The valet service needs 20 minutes’ notice to have the vehicles ready. There’s about a million dollars-worth of SUVs lined up, and persons in rhubarb and custard Pierre Cardin-inspired uniforms ready to open the doors very quickly. The task is get the trolley full of kit from the back vestibule (-40), over the tarmac (+40) and into the car (-20), without alerting the cardio-vascular system to a temperature fluctuation that homo sapiens were never intended to experience in twenty seconds.

Long hot drive South into Mississippi. Check into the Hilton Garden Inn, Main Street, Tupelo. There’s a steak house across the car park but the thought of anything hotter than a cucumber is horrifying.

 

hellish hot

 

Location A is the Elvis Birthplace. Red hot.

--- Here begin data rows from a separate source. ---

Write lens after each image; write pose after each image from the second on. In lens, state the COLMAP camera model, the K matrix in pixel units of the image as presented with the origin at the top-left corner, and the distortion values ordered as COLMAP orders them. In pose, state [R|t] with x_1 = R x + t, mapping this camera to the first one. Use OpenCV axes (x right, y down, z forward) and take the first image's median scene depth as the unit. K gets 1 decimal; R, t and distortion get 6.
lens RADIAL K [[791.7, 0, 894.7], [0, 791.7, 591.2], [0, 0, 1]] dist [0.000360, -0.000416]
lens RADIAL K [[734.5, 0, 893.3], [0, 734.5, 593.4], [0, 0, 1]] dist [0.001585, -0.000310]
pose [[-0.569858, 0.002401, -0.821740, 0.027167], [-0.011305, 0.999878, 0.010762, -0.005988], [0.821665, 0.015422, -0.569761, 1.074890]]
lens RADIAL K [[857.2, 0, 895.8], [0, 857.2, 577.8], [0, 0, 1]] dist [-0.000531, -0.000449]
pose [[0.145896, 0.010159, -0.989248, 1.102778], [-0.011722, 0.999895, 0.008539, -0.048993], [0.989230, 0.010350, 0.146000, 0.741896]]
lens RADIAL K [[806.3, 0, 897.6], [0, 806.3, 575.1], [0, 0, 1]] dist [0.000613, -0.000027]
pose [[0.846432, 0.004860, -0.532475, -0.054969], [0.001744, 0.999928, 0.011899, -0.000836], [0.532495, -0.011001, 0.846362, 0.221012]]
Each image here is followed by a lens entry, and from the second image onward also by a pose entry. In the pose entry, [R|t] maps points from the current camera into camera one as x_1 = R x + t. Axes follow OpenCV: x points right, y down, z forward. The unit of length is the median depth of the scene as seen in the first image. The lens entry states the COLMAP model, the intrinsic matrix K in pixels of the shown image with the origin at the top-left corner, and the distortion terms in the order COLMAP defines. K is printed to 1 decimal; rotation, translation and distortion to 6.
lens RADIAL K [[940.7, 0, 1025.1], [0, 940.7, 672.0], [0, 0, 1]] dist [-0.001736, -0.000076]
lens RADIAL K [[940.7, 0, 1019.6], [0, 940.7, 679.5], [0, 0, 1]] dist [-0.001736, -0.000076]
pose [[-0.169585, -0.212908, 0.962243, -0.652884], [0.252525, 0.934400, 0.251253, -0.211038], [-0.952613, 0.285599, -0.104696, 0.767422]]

The homestead was and still is a rustic shack of the type called Shotgun. I first came across the name courtesy of David Byrne. The minimalist design means a gun-toting passerby could discharge a sawn-off at the front door and comfortably reckon on dispatching the resident relaxing on the back porch, without requiring the special Magic ammunition that offed JFK. I’ve filmed in the Church of the Nativity in Bethlehem, but our  camera can’t go in here. That’s how sacred it is.

 

Joanna delivers a great PTC about the place and the very humble circumstances of the Presley family, while relaxing in a wooden swing set and oscillating gently across our un-moving frame.  DoP Jaimie Gramston is, like myself, a fan of the static camera, but also the slider. Jo sashays left-right across to the rustic church in which toddler Elvis first sang and according to legend, first wiggled, as the F5 counter-tracks at turf level. Gorgeous.

 

Move to Main Street and the railway tracks Elvis was from the wrong side of. In London I’d planned a long shot to a distant Joanna carrying a white umbrella, stepping over them, the focal point set for the wobbly heat haze. It’s so wobbly Jo looks like Lumley of Arabia after a gallon of hooch.

 

had to stand on the MDs desk to get the tin ceiling

 

Thankfully the Tupelo Hardware Store is nearby. For an emporium devoted to everything a pioneer might need, it’s woefully unencumbered by air conditioning units. Ceiling fans spin lazily, perfect for a Levis commercial, but actually making the hot air hotter.

 

nails by the pound or singly

 

This is the sort of place that inspires Hardware Lust. They sell nuts, bolts, chains, guns, hats, Hurricane lamps and sewing machines. A request for a single nail causes no rumpus. In Elvis’ day, they sold guitars, and they still do. Joanna stands on the very spot, marked by a sign made in the sign-making department, and hears how little Elvis came to this counter really wanting a rifle, but his mum Ethel thought an instrument preferable. There was music in the family, and he had a good voice, they said. He might even be on the radio.